WHAT IS NEEDED: Copy the entries from the very beginning down to and including the line that contains "Diamond Knot Brewpub @MLT", changing "Location" to "Address" and keeping everything else the same.
[[ DATA RECORDS open ]]
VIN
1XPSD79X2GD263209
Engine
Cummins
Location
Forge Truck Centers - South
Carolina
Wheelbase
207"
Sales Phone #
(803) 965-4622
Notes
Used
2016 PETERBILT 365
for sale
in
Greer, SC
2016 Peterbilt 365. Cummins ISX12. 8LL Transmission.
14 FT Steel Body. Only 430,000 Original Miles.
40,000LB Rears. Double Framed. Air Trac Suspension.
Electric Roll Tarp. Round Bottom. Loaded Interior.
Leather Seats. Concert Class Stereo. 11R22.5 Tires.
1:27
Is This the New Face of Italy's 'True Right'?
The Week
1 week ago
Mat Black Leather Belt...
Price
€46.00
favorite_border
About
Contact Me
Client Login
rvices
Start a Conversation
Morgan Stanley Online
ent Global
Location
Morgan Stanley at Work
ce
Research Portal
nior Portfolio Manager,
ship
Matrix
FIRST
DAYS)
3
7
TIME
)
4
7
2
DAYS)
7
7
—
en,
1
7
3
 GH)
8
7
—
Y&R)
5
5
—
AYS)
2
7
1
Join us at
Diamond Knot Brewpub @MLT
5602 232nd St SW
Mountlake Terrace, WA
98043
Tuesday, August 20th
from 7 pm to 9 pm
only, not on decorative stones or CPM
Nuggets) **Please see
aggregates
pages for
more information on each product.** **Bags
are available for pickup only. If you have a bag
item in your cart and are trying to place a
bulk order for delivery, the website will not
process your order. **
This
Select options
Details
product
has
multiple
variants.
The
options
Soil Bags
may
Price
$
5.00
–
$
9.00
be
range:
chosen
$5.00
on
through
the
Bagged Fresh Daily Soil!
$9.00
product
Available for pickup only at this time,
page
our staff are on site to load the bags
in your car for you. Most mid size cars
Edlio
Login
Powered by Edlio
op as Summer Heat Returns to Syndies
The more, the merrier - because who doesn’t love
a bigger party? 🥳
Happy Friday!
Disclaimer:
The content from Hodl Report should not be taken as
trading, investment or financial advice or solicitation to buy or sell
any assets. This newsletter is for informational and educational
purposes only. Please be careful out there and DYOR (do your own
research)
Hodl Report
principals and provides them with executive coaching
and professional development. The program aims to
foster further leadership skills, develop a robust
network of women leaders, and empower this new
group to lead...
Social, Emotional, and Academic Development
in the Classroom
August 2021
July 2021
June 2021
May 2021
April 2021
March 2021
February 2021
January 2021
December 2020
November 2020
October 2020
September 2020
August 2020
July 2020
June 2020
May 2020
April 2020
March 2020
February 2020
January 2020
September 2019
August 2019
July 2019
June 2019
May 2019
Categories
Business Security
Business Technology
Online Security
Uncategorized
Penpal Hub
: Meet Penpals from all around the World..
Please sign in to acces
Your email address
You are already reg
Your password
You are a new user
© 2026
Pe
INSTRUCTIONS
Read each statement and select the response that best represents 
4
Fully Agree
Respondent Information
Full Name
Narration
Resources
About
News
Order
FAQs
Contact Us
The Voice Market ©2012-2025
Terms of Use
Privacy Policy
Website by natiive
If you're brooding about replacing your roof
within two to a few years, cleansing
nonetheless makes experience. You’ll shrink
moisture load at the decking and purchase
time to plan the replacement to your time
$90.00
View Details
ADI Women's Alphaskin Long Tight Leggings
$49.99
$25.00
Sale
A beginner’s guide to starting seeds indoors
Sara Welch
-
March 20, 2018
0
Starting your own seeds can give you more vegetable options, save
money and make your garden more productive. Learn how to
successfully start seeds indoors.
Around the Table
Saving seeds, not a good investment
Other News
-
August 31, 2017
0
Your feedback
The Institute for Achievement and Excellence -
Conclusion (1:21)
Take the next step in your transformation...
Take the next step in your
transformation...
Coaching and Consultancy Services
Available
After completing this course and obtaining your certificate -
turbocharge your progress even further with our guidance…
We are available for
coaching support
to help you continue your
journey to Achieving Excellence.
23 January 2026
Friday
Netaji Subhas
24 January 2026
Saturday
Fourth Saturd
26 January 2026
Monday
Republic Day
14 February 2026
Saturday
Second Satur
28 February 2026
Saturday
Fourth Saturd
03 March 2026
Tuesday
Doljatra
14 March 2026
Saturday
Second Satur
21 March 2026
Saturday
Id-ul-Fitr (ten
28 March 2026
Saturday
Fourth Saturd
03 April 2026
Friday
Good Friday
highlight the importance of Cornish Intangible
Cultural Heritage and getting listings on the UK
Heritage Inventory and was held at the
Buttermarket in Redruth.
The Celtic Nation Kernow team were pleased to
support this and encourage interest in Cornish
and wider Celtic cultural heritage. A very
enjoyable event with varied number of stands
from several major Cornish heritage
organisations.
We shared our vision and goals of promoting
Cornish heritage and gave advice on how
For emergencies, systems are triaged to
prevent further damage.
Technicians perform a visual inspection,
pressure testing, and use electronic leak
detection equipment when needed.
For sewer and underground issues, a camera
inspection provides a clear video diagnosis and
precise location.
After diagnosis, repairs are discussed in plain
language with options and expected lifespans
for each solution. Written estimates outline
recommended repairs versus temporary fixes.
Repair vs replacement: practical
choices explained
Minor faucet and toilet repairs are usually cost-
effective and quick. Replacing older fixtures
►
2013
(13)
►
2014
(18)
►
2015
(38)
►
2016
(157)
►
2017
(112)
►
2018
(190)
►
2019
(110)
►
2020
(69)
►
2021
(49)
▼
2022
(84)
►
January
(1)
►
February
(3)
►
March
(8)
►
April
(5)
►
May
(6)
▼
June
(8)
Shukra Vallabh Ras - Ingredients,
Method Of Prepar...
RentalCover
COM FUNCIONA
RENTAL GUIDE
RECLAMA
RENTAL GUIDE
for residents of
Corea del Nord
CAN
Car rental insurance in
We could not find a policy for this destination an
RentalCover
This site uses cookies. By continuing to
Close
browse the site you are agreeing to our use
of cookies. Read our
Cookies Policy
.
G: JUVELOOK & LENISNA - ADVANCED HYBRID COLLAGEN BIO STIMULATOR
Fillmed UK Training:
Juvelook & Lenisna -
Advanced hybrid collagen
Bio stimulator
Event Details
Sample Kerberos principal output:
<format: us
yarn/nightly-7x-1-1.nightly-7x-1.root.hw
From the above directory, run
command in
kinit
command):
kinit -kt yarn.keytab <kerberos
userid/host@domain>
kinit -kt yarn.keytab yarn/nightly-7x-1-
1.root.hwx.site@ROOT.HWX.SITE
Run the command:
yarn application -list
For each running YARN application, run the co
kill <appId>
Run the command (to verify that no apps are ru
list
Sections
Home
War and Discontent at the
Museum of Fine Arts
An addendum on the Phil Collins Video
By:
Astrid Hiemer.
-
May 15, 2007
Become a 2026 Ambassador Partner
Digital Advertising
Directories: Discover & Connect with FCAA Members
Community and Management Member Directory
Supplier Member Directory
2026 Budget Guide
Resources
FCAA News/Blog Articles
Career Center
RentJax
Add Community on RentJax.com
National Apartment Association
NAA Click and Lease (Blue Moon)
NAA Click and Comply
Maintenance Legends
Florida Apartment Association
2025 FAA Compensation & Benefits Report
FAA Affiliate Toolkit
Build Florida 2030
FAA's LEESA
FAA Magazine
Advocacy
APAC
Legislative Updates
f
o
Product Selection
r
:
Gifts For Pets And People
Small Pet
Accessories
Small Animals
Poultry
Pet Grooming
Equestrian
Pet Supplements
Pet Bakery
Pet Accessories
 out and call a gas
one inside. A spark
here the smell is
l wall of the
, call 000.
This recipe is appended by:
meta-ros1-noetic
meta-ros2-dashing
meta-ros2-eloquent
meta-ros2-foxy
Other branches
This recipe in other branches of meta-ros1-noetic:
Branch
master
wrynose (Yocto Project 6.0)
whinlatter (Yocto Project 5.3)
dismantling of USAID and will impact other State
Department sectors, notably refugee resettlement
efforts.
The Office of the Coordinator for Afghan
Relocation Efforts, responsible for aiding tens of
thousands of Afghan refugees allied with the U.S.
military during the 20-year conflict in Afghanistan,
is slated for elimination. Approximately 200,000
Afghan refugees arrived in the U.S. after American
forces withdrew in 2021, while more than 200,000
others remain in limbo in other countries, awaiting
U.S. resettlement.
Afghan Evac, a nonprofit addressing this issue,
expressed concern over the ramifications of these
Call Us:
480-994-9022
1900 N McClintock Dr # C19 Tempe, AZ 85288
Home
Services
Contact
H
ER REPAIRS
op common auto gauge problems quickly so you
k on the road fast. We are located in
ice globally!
[[ DATA RECORDS closed ]]
RESPONSE TO THIS TASK:
VIN
1XPSD79X2GD263209
Engine
Cummins
Address
Forge Truck Centers - South
Carolina
Wheelbase
207"
Sales Phone #
(803) 965-4622
Notes
Used
2016 PETERBILT 365
for sale
in
Greer, SC
2016 Peterbilt 365. Cummins ISX12. 8LL Transmission.
14 FT Steel Body. Only 430,000 Original Miles.
40,000LB Rears. Double Framed. Air Trac Suspension.
Electric Roll Tarp. Round Bottom. Loaded Interior.
Leather Seats. Concert Class Stereo. 11R22.5 Tires.
1:27
Is This the New Face of Italy's 'True Right'?
The Week
1 week ago
Mat Black Leather Belt...
Price
€46.00
favorite_border
About
Contact Me
Client Login
rvices
Start a Conversation
Morgan Stanley Online
ent Global
Address
Morgan Stanley at Work
ce
Research Portal
nior Portfolio Manager,
ship
Matrix
FIRST
DAYS)
3
7
TIME
)
4
7
2
DAYS)
7
7
—
en,
1
7
3
 GH)
8
7
—
Y&R)
5
5
—
AYS)
2
7
1
Join us at
Diamond Knot Brewpub @MLT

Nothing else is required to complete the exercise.